Orhan Yalçın Gültekin
1. Metinlerde varolan din (Tevrat-Zebur-İncil-Kuran) ile yaşayan “din”i ayırmak gerekiyor. Biri doğru, diğeri yanlıştır anlamında değil; bilimsel namusluluk adına “saf din” ile “siyasal-toplumsal din” arasındaki farkları ortaya koyup öyle değerlendirme yapabilmek için. İslâm dini açısından evliya türbelerine gidip bir şey istemek şirk koşmaktır, yani en büyük günahtır, denilir. [İncil’de de yalnız Tanrı’dan isteyin, deniliyor.] Oysa ki sözkonusu dinden olan insanların küçümsenmeyecek bir bölümü bu tür “günahlar”ı din adına işliyorlar.
2. Bilim ile yaşayan “bilim”i ayırmak gerekiyor. Ateşli hastalıkların tedavisinde eskiden terleme amaçlı olarak battaniye filan örtülürdü üste, şimdi ise soğuk tedavisi uygulanıyor; her ikisi de bilimsel olma savlıydı. Mutlak, herkes tarafından kabul edilen bir bilim yoktur. “Benim bilimim seninkini döver”; yani herkesin bilimi algılayışı, kullanışı birbirinden farklıdır. Bilimi, “en gerçek yolgösterici” olmaktan çıkartıp bir “bilim dini”ne dönüştürmekten kaçınmak gerekiyor.
3. Tartışma ile hakareti ayırmak gerekiyor. Yanlış bilmiyorsam “eşşek” ya da “eşek” demek hakaret vasfı taşıyor da “merkep” deyince hakaretten sayılmıyormuş. Eşşek yerine merkep denilsin demiyorum. Tartışma ile hakaret arasındaki farkın “tahammül” olduğunu düşünüyorum. Sanıyorum karşısındakini dönüştürme savı olmaksızın dönüştürebilecekmiş-kazanabilecekmiş gibi konuşmak-tartışmak doğru bir yaklaşım olabilir. Bunun için biraz incelik, biraz rahatsız etmemeye özen yeterli olabilir. Sizin gibi olmayanların da sizin gibi olabileceğini; sizin de sizin gibi olmayanlardan biri durumuna gelebileceğinizi düşünün. Bu dönüşümün olumlu ya da olumsuz kabul edilmesi bir şey değiştirmez.

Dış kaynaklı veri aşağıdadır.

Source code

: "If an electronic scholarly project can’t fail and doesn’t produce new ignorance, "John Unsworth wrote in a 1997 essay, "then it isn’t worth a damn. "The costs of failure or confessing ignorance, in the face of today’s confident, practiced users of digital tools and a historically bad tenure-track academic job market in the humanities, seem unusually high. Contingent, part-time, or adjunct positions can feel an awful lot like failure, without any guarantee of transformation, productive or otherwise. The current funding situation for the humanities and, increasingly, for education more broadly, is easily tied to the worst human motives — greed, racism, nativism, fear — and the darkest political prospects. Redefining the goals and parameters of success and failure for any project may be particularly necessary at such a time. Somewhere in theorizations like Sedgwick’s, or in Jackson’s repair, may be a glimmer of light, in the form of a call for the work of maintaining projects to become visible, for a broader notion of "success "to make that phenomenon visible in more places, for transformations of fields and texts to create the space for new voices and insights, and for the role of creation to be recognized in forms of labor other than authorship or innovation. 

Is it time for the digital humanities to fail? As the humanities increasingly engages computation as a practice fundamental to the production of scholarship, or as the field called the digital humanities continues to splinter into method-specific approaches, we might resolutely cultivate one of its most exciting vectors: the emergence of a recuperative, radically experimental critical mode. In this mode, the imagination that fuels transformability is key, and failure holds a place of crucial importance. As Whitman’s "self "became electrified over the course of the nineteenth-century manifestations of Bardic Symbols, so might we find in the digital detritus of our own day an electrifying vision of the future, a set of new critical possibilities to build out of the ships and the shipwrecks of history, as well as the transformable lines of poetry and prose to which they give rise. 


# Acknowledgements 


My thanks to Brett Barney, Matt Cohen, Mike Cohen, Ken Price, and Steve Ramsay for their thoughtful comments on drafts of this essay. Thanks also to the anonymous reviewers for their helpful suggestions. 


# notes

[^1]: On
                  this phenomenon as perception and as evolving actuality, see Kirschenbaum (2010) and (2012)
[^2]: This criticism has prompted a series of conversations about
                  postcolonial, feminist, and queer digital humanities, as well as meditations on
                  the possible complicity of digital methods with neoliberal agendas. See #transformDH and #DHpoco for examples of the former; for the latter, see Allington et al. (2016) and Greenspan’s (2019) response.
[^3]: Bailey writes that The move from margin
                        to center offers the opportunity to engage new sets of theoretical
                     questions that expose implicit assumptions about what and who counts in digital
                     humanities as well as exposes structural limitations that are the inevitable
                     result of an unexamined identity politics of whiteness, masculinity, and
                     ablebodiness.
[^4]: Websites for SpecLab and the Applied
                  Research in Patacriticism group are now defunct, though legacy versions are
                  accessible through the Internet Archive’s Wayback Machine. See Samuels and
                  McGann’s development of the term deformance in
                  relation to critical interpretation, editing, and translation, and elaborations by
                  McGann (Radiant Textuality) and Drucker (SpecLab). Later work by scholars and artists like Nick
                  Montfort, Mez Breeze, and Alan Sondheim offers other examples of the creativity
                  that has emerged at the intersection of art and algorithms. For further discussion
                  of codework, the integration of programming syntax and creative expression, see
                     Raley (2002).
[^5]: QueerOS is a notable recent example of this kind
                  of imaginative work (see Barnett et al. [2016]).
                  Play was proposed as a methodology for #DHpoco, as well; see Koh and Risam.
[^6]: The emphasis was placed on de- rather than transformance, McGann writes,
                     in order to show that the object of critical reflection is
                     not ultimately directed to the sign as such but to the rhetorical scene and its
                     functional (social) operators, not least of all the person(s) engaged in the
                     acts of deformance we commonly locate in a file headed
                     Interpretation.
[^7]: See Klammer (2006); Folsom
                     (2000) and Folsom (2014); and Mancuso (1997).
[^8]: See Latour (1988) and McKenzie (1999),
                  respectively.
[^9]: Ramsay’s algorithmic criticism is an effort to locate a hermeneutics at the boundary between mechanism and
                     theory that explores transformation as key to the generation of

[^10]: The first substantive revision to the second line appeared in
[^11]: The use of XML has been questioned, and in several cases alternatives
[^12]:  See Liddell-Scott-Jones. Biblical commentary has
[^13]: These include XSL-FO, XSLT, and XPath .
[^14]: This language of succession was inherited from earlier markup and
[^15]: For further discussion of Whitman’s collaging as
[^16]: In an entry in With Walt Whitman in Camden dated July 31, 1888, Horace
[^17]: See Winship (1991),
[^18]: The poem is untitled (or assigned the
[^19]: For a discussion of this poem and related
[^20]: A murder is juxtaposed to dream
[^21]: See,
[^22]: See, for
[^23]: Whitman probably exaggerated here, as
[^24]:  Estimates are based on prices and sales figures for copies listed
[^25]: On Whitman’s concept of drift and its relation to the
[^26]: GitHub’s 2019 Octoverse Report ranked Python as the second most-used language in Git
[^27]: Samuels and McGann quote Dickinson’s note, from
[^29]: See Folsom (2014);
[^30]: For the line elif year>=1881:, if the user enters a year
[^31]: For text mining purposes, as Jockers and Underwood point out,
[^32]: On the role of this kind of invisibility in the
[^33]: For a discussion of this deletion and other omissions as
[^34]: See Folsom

4. Akıl dışı demek ile geri zekâlıca demek arasındaki farkı bilmek gerekiyor. (Akıl: düşünme, anlama ve kavrama gücü, us; hafıza, bellek; öğüt, salık verilen yol; düşünce, kanı… Zekâ: insanın düşünme, akıl yürütme, objektif gerçekleri algılama, yargılama ve sonuç çıkarma yeteneklerinin tamamı, anlak, dirayet, zeyreklik, feraset.) Birisi için akıl dışı olan, diğeri için aklî olabilir. Her düşünce, inanç vb kanıtlanmaya muhtaçtır.
5. İçeriğini doldurmadan kullanılan her kavram, kavram kargaşası yaratıp, rahatsızlık uyandırır; hiç bir amaca da hizmet etmez.
6. “Sizin gibiler” vb genellemeler yerine, tek tek bireylerin yazıp çizdikleri üzerinde yürümek daha doğru olabilir. Belli bir konuda birleşebileceğiniz insan sayısı artabilir.
7. “Senin dinin sana; benim dinim bana” denilmiş; genişletip “herkesin düşüncesi kendine” demek gerekiyor. Bu kuşkusuz herkes kendi gettosunda otursun kalsın anlamına gelmiyor.
8. Kendi itikadına göre kabul edilemez başka itikatlara uyan insanlara “geri zekalı” vb. denilmesine itiraz etmeyenler, başkalarının kendisine, itikadı yüzünden “geri zekalı” demesine itiraz edemez.
9. Yüz çiçek açsın, yüz düşünce yarışsın.